Tres monos en la selva

Salgo de Villa Rica buscando una última comida que complete el viaje. Ha sido una visita rápida pero intensa, aunque ha dejado algunas lagunas y ciertas deudas culinarias, apenas despejadas por la yuca rellena de cecina y chorizo amazónico de La Star Café. Magnífico bocado; deja con ganas de repetir. Es una grata sorpresa, como lo son esa decena larga de cafés que salpican las calles de la ciudad. Sobre el papel forman parte de un paraíso cafetero en el que se dominan todas las artes de la elaboración -la prensa francesa, la cheemex, la cafetera italiana…- pero todavía están faltos de un último giro: anidan en el contrasentido de vender el café molido. Mal asunto para una comarca cafetalera que quiere promover la calidad de sus productos.

El caso es que me sacan de Villa Rica camino de Entreríos, hasta el restaurante de Francois Steiger. Ni el negocio ni el propietario son convencionales. Un local en medio de la nada, construido por un suizo que tuvo la cocina como uno de sus oficios en Europa y llegó a la Amazonía persiguiendo mariposas. Junto al comedor, hay un museo dedicado a ellas. Centenares de ejemplares capturados cuelgan de las paredes mostrando la belleza de la vida que protege la selva; hermoso contrasentido. Las sorpresas se van acumulando. La primera llegó al leer la carta: solo cinco platos y en goulasch con spatzle encajado entre de las referencias locales. Ni siquiera son propuestas habituales en la mayor parte de Europa. Estamos en una tierra colonizada por inmigrantes llegados del Tirol a finales del XIX, pero es el único rastro de la cocina centroeuropea que encuentro en la zona. El motivo de su presencia es otro: se debe más al origen suizo de Francois y su pasado como profesional de la cocina.

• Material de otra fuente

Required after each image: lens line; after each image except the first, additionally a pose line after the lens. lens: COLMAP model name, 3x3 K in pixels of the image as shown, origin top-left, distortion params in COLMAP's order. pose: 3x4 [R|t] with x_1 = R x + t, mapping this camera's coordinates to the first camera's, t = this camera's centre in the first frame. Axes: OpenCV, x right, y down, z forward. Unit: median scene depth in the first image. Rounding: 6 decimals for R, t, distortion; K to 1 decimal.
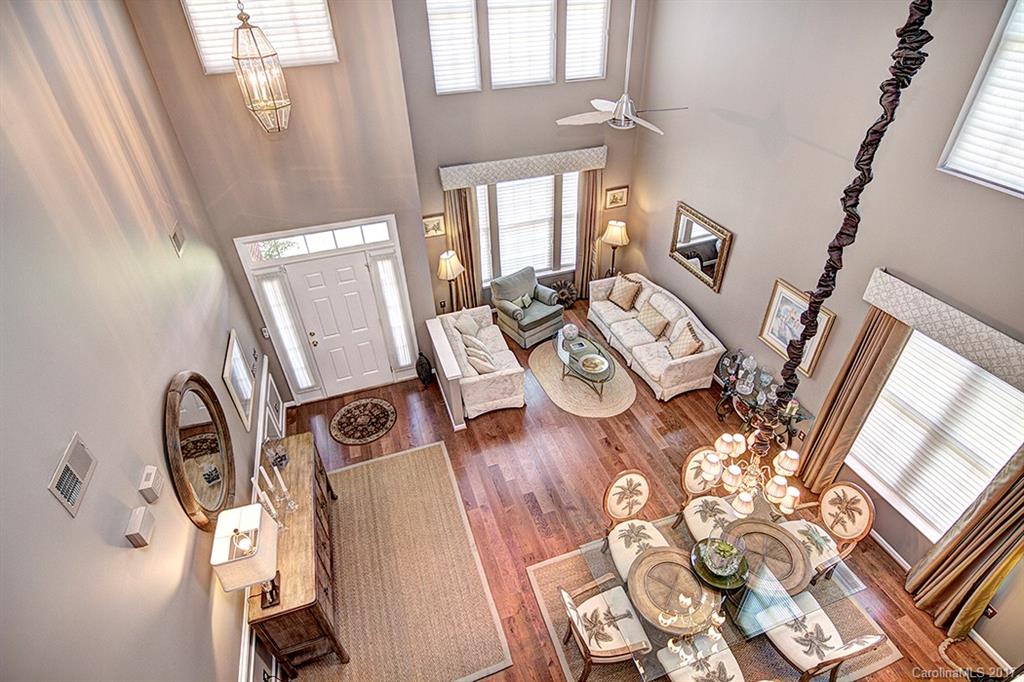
lens RADIAL K [[494.5, 0, 510.5], [0, 494.5, 352.1], [0, 0, 1]] dist [-0.001711, -0.012292]
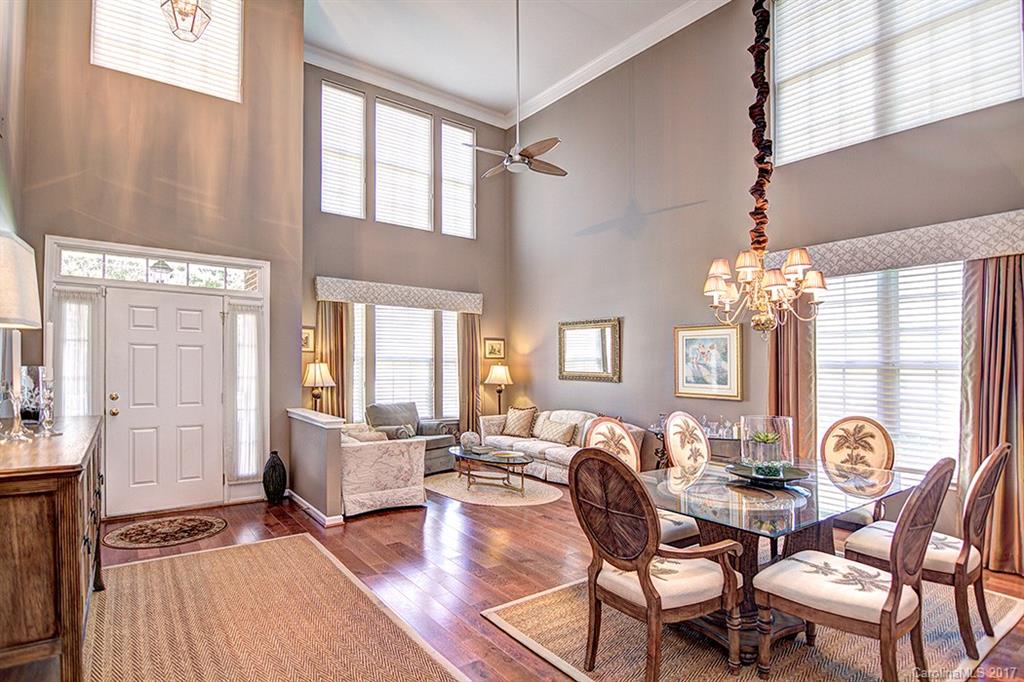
lens RADIAL K [[521.0, 0, 512.7], [0, 521.0, 350.5], [0, 0, 1]] dist [-0.000664, -0.015174]
pose [[0.951715, 0.037398, 0.304695, -0.088388], [0.153679, 0.801181, -0.578352, 0.381052], [-0.265745, 0.597252, 0.756749, 0.247804]]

Me llama tanto la atención que pido un plato. Está rico y lo estoy disfrutando. Entre bocado y bocado veo que algo se mueve en el bosque. Es un mono nocturno que parece haberse adaptado a vivir de día. Me levanto y camino hacia donde se encuentra sin que parezca importarle mi presencia. Un poco más allá hay una gran jaula con un mono de bolsillo. Francois me cuenta que se los entregaron cuando los rescataron de manos de traficantes. Me han dicho que los monos aparecen ocasionalmente en esta parte de la selva, pero es la primera vez que veo uno.

Un mono sentado en la rama de un árbol ya es una sorpresa en la selva peruana. Ni en las zonas de alto impacto que visito con más frecuencia, ni en otras más alejadas por las que también suelo moverme. Una parte de nuestra selva tiene aires de suburbio de gran ciudad. Casa, industrias, cultivos, basura por todos lados y cada vez menos árboles. La imagen de un mono en el medio urbano ya es un recuerdo del que se apropian los ancianos.

Un par de viajes antes encuentro otro mono, aunque bien diferente. Es ‘El mono y la gata’ un restaurante tranquilo a quince kilómetros de Tarapoto, camino de Yurimaguas, en la zona de amortiguación del Área de Conservación de la Cordillera de Escalera. Es un local tranquilo, rodeado de naturaleza por todas partes menos por una, que la une a la pista, con el comedor abierto al campo y una carta breve pero que se maneja con criterio. Disfruto la vista y un chicharrón de majaz más que correcto, acompañado de una buena yuca frita. Pido otro plato de yuca mientras me resisto a creer que el nombre del restaurante busco con la mirada algo que se mueva entre los árboles. Del mono sólo queda el nombre.